I think saltedbagel has it on lock about guys that play a certain position, but have other skills as well (i.e. Dirk, Sheed, Nate Robinson dunking, etc). I think the CLOSEST example of the type of team you are talking about would be the Suns, but even they rely on position-based play; the same positions are all represented, but by unorthodox players in them. Still though, they played with a system that worked for who they had and a point guard that thrived in it. I think with that system, they would have beaten Miami had they made it to the finals. I also agree that Miami's title should be attributed more to D-Wade's domination (and foul shots) than their traditional position based play of J-Will and Shaq.

Imagine a team of LeBron James clones. He's a guy who can "do it all," but would that team be successful? Perhaps against the Suns, playing that style. Against Shaq? Probably not. Teams would just find the way to beat them whether it be size, strength, quickness, or whatever, and implement that. Everything has a weakness.

 
At 10/13/2006 1:37 PM, Anonymous Anonymous said...

Re: Diaw as the first Point Center... Doesn't Magic own that title entirely, on the basis of the 1980 Finals? Isn't it true that there is nothing Diaw has done that Magic didn't do first? Granted, Magic returned to PG when Kareem returned, but he proved it could be done.

 
At 10/13/2006 1:42 PM, Anonymous Anonymous said...
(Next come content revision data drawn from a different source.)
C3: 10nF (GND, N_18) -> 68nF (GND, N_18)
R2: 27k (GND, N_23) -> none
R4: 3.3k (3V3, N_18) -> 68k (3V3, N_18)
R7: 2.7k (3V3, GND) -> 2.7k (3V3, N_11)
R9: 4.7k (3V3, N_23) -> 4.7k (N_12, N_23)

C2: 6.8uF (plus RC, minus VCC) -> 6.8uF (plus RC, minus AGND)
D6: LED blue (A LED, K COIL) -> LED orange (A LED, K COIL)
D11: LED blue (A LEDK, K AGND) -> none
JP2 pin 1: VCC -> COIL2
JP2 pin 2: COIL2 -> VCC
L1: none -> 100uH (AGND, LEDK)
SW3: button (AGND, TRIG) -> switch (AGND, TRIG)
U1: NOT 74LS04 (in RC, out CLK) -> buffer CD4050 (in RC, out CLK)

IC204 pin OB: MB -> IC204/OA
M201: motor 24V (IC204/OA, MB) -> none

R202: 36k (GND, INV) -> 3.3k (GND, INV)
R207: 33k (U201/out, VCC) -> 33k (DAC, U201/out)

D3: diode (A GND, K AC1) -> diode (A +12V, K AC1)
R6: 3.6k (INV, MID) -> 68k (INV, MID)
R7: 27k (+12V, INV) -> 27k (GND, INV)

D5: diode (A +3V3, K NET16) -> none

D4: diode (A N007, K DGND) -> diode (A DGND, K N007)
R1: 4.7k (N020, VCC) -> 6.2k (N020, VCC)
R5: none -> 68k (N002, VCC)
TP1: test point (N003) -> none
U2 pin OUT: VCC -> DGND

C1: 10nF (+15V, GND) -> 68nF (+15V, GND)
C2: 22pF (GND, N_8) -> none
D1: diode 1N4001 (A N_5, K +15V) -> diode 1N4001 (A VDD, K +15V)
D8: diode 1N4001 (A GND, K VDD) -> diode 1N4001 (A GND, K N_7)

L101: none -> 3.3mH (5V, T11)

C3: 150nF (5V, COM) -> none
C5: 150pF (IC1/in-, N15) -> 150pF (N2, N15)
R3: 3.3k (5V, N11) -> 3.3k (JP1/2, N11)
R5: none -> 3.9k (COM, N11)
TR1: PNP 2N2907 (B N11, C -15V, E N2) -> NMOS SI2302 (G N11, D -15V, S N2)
much as i love the free darko take on the nba, the true and final point of the league has remained the same since its beginning: make a buck.

rule changes of both drastic and subtle nature are implemented every year to make the product more consumer-ready. the league is predicated on showcasing individual stars as a way to generate money. to me, that means that the league wants its stars spread out among the squads. put 3+ stars on big market teams, give toronto chris bosh. every so often a miami comes along and squeezes what little juice remains from enough withered lemons to get one glass of lemonade, but such occurences are rare and short lived.

most of the stars in today's nba are the positionless wunderkind of shoal's article, so if you agree with my assesment of the league's true goal than my next point is a logical conclusion:

i propose that shoals' dream team is a distinct possibility in the college ranks where rules of assembling a team are pretty loose. on the flipside, it's pretty much an impossibility in the pros where assemblage is far more restricted.

i feel that a professional team composed of extremely dope positionless/positionful players who enjoy consistent success (multiple championships) would be impossible to assemble anywhere but a big market like ny or la. such a team would become a juggernaut, the league's worst nightmare, and couldn't possibly last long due to the goodies of the league's salary structure.

as for the zards, i actually drank enough maker's mark to convince myself that the 3 seed was a mortal lock. but let's be real: their positionless strenght is their positionless weakness.

 
At 10/15/2006 2:46 AM, Blogger Thomas M. said...

I think it would be prudent to point out that Total Football has accounted for all of no World Cups, as opposed to multiple honors for cattenaccio and the regimented German fussball.

Even Barcelona plays a system, that being a 4-3-3 where the 2 attacking midfielders and the 3 forwards play roughly free roles (although they all typically wind up in the same spots, Ronaldinho wide left, Messi/Giuly wide right, Eto'o central); everybody else on the team has a role. Not to say that they aren't possibly the greatest advertisement for the game in living memory, they still have definite roles that are filled by specific players.